BAKERSFIELD, Calif. (KERO) — From adult dogs to 11-week-old puppies, the City of Bakersfield Animal Shelter does not discriminate when it comes to adopting street dogs into their care. but space is limited And with the facility hosting 300 dogs in a kennel of 175, the shelter is doing more and more things they don’t want to do. which is euthanasia
“This year we sent out more dogs than ever in the past. But the sad thing is The amount we receive is much higher. Although we save more dogs than we ever have, says Josh Proctor, animal behaviorist at Bakersfield Animal Care Center.
According to Proctor, with increasing adoption, The center also saw an increase in owner returns and shipments. He said these efforts stem from adoption fee waivers. This is one strategy used by shelters to reduce the number of animals slaughtered.
“We don’t believe we should charge an adoption fee when a dog is on the euthanasia list. So our dogs were exempt last year,” Proctor said. “We hope to continue to push forward our adoption. And we may waive the adoption fee for the rest of the year.”
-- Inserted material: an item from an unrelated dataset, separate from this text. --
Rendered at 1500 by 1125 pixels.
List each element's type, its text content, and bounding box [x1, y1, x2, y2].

Proctor said that although the shelter can accommodate about 300 dogs, they should be under 200. Proctor said there are daily checks to determine which dogs are euthanized.
“We look at dogs who may be sick or not getting better. We examined all dogs showing signs of behavioral problems. We check all of our counts, our reports, to see if any dogs are interested or not. was ignored,” Proctor said.
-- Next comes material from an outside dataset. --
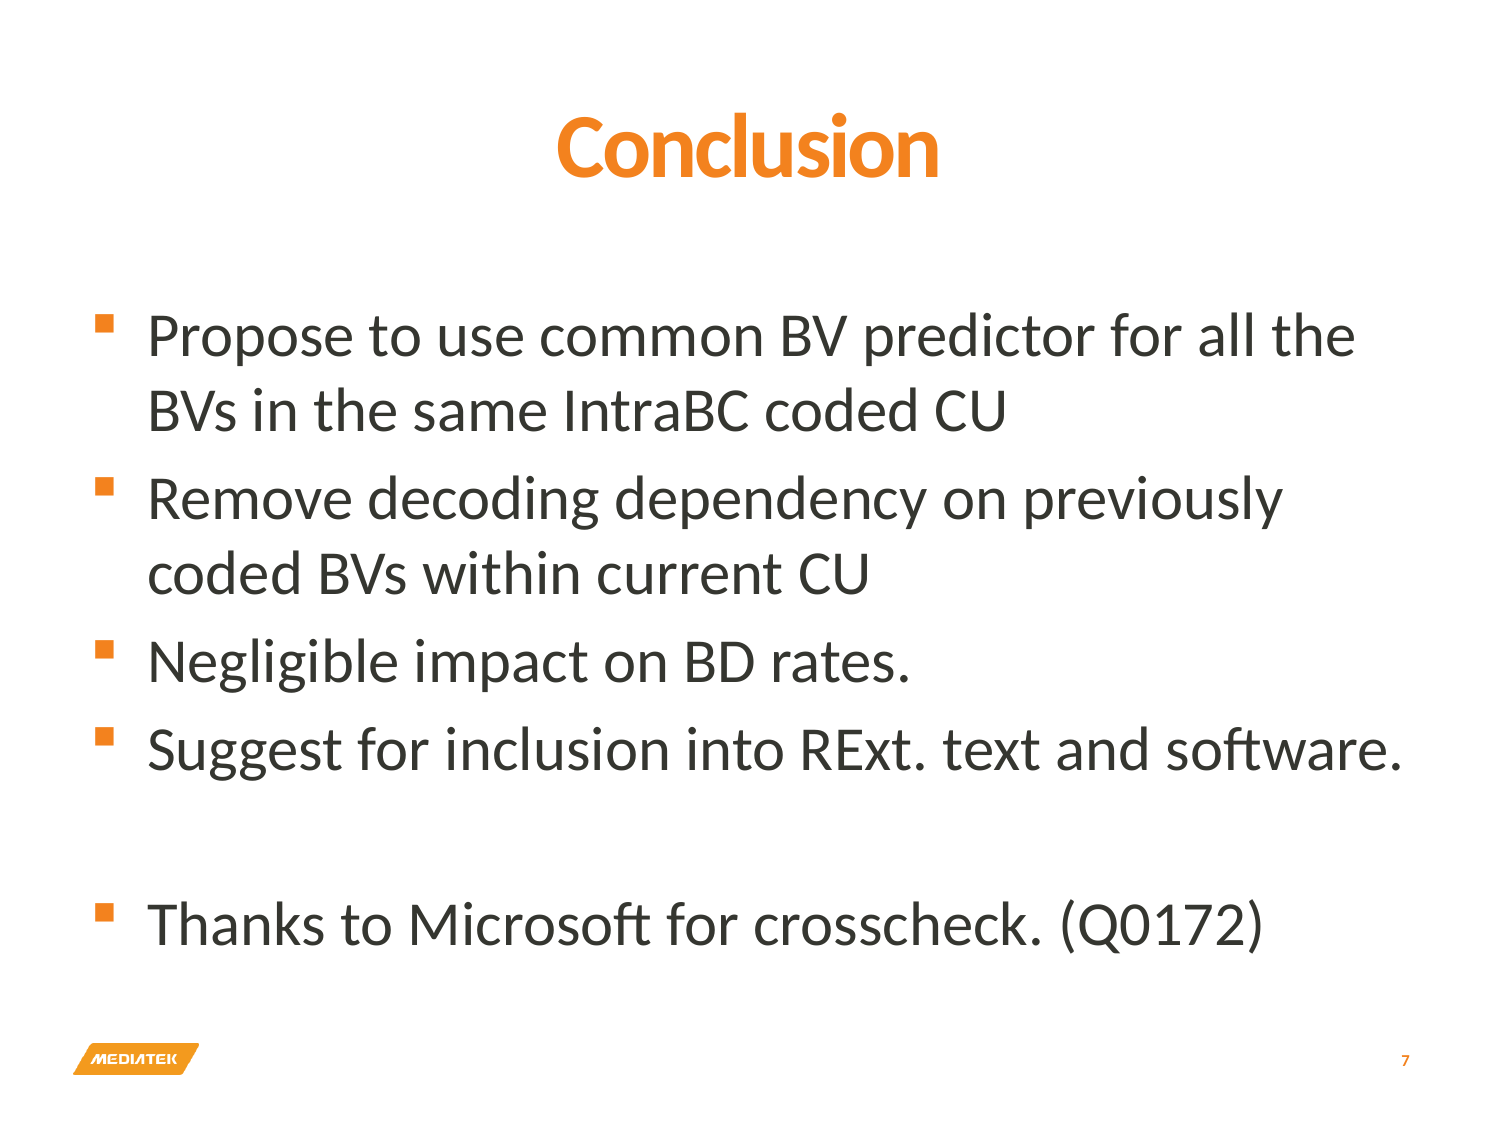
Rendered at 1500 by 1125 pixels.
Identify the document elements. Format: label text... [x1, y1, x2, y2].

Proctor adds that the best way to reduce euthanasia rates is by neutering and neutering pets.
Neutering and neutering is something Nick Cullen, Director of Animal Services of Kern County, is also a huge advocate. According to Cullen The County Animal Services euthanizes about 145 animals per month, but that number varies with the number of dogs at the shelter and adoption.
“The influx of animals into shelters That means there’s an influx of animals in the community,” Cullen said. “How can people prevent animals from multiplying in their communities? Sterilize your pet.”
The shelter recently received about $145,000 in grants, Cullen said, with most of the money going to neuter the animals. But they also have other projects underway to address this issue.
“We’re using it to build an offsite adoption team,” Cullen said, “so we have staff adopting pets and taking them out to businesses and locations across the county.”
Overall, both Cullen and Proctor agree that real change can only happen if people are willing to act as responsible pet owners. and is committed to spaying and neutering their dogs and cats.
“We won’t exclude dogs from the euthanasia list if they don’t stop coming in in the first place. So I would recommend to people: get your dog fixed. Reach out and see what you can do,” Proctor said.
Another way Proctor recommends that people help keep healthy animals off the shelter’s euthanasia list is by becoming foster parents. You can find more information on how to apply for the KCAS foster program on the How To Help page of the website.